As Luciano Floridi points out in The Fourth Revolution: How the Infosphere is Reshaping Human Reality (2014), the information environment has shifted so dramatically that old methods can barely keep up.

In many cases, AI fills a practical gap. In big-data disciplines—such as climate science, linguistics, and even sociology—it can help researchers spot patterns that would be impossible to detect manually.

But that advantage comes with weight. As Kate Crawford outlines in Atlas of AI (2021), AI systems don’t exist in a vacuum. They’re built on data—data that reflects human assumptions, prejudices, and power structures. If researchers unquestioningly accept what the algorithm offers, they risk reinforcing bias instead of questioning it. And the worst part? That bias doesn’t always reveal itself.

There’s another layer, too—one that’s less technical and more philosophical. In The Shallows (2010), Nicholas Carr warns about the slow erosion of deep thinking when people rely too heavily on digital shortcuts.

His concern wasn’t directly with AI, but the logic still applies. Research isn’t just gathering information; it’s wrestling with it, shaping it, and sometimes getting stuck in it. That cognitive struggle is part of what makes original thinking possible. When AI removes the battle, it can also flatten the result.

Still, it’s not all warning signs. AI, if used correctly, could also make research more inclusive. In New Laws of Robotics (2020), Frank Pasquale argues for AI that serves the public interest.

For researchers in underfunded universities or remote locations, AI tools may provide access to resources and computing power that they’d otherwise lack.

Used responsibly, AI has the potential to close the academic gap between the Global North and South. It could offer researchers the equivalent of a digital research assistant—fast, responsive, and relatively cheap.

But there’s a fine line between help and dependency. As Debora Weber-Wulff reminds us in False Feathers: A Perspective on Academic Plagiarism (2014), when the source of knowledge becomes unclear—when it’s a blur of machine output and human input—academic integrity starts to wobble. If AI drafts a chunk of a paper or proposes citations, who owns that thinking? And, more importantly, who is being held accountable if something goes wrong?

There’s also the question of what doesn’t get seen.
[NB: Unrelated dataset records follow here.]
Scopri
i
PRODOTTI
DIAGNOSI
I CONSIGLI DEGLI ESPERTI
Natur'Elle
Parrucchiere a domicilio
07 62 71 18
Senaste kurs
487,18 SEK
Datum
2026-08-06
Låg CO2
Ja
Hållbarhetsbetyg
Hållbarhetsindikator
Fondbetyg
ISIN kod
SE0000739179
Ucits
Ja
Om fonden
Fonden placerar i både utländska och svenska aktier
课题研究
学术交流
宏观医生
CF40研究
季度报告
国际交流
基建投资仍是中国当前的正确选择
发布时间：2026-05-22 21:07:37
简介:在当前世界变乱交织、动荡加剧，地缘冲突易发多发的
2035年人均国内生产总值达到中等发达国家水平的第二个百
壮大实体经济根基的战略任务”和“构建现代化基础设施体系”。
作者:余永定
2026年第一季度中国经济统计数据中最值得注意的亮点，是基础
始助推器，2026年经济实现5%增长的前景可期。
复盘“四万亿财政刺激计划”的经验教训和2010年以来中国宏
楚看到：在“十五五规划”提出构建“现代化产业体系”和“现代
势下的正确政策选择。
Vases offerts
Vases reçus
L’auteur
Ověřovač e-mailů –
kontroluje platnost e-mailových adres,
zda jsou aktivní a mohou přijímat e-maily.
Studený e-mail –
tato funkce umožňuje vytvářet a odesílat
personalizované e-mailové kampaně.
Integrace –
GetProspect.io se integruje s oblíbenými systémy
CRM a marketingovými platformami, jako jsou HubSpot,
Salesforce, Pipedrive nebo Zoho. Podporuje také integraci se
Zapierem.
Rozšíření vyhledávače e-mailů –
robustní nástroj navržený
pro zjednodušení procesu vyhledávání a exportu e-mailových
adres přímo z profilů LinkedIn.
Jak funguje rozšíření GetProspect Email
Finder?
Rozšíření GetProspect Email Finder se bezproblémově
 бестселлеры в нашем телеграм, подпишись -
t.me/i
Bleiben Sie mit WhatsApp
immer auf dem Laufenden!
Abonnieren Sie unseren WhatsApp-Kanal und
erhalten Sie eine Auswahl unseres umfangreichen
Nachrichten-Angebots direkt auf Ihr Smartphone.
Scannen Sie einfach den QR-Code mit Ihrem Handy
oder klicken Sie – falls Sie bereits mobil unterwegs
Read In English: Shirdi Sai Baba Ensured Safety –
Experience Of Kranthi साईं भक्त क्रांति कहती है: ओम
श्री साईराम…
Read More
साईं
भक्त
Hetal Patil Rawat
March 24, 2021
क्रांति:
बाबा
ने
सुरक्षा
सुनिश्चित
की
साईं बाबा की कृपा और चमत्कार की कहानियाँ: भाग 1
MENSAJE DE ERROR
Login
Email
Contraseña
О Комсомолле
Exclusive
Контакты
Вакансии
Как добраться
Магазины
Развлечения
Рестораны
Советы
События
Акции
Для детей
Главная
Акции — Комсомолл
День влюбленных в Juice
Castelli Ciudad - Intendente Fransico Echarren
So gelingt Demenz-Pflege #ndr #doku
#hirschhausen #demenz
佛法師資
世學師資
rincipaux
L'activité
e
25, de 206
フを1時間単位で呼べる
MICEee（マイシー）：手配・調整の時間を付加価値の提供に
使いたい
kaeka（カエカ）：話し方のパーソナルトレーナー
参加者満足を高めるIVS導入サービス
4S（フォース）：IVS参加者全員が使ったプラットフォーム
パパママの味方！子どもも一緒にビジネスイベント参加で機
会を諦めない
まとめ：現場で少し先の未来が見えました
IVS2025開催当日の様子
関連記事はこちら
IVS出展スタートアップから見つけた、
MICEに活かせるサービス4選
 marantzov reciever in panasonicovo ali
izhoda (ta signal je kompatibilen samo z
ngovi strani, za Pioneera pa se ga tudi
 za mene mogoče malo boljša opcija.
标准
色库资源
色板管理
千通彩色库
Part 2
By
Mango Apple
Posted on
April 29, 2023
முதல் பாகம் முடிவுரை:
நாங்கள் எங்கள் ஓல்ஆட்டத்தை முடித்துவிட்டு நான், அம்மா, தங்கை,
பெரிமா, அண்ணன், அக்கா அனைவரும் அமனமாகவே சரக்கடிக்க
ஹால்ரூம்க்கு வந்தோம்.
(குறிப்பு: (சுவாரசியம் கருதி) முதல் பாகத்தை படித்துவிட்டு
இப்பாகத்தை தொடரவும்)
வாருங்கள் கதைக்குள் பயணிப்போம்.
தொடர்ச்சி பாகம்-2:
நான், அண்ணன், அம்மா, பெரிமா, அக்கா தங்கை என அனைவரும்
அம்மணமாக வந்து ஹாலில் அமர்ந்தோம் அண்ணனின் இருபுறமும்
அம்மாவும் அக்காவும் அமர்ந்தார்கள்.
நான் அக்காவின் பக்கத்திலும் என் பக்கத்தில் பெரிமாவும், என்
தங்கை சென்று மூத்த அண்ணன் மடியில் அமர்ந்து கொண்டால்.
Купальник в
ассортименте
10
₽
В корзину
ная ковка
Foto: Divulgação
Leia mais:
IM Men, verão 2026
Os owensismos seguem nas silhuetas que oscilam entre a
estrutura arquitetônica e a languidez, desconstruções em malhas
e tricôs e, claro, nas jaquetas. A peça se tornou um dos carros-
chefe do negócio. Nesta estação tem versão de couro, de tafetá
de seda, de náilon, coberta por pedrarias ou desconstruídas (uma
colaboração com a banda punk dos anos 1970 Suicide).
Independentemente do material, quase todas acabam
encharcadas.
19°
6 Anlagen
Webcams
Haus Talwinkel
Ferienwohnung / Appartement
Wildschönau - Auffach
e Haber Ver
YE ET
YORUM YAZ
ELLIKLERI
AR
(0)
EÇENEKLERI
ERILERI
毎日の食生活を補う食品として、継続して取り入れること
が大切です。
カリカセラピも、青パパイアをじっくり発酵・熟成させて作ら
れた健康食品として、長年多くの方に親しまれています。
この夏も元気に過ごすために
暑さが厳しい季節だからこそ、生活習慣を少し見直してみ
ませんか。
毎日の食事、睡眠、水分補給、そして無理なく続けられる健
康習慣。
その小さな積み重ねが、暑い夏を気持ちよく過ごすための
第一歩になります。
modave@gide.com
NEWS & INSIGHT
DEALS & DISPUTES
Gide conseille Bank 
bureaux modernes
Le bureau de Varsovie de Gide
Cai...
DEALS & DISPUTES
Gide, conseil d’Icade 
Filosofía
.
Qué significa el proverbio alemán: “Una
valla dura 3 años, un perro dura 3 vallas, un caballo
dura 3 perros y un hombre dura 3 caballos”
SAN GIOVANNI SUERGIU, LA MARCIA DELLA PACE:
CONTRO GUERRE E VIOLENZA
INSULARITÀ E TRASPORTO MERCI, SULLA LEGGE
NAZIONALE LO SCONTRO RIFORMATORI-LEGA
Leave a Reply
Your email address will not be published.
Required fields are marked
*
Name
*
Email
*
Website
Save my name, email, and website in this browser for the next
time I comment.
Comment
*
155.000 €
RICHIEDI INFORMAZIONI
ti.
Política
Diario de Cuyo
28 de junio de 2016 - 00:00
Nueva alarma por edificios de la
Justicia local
As Cathy O’Neil notes in Weapons of Math Destruction (2016), algorithmic systems often loop back on themselves.

If AI tools are trained on the most cited papers and then recommend those same papers to new researchers, it creates a feedback loop. The same ideas get repeated while less popular (but potentially groundbreaking) voices are silenced. That’s not just bad for research—it’s bad for knowledge itself.

Even so, turning away from AI entirely isn’t a real option. Stuart Russell, in Artificial Intelligence: A Modern Approach (2021), emphasises that AI, like any tool, reflects how it’s used. It’s not inherently good or bad. The danger lies in confusing the tool with the thinker.

The pen doesn’t write the story. The paper doesn’t argue the theory. And AI doesn’t generate insight—it helps manage the process, nothing more.

So, is using AI in research good or bad? Maybe that’s the wrong question. It’s not a yes-or-no situation. It’s a matter of how it’s used, who’s guiding the process, and whether the person using it is still thinking critically—or just clicking “generate.”

Plato’s warning still stands. Tools can help, but only if the mind stays in charge. AI belongs on the researcher’s desk—not in their head.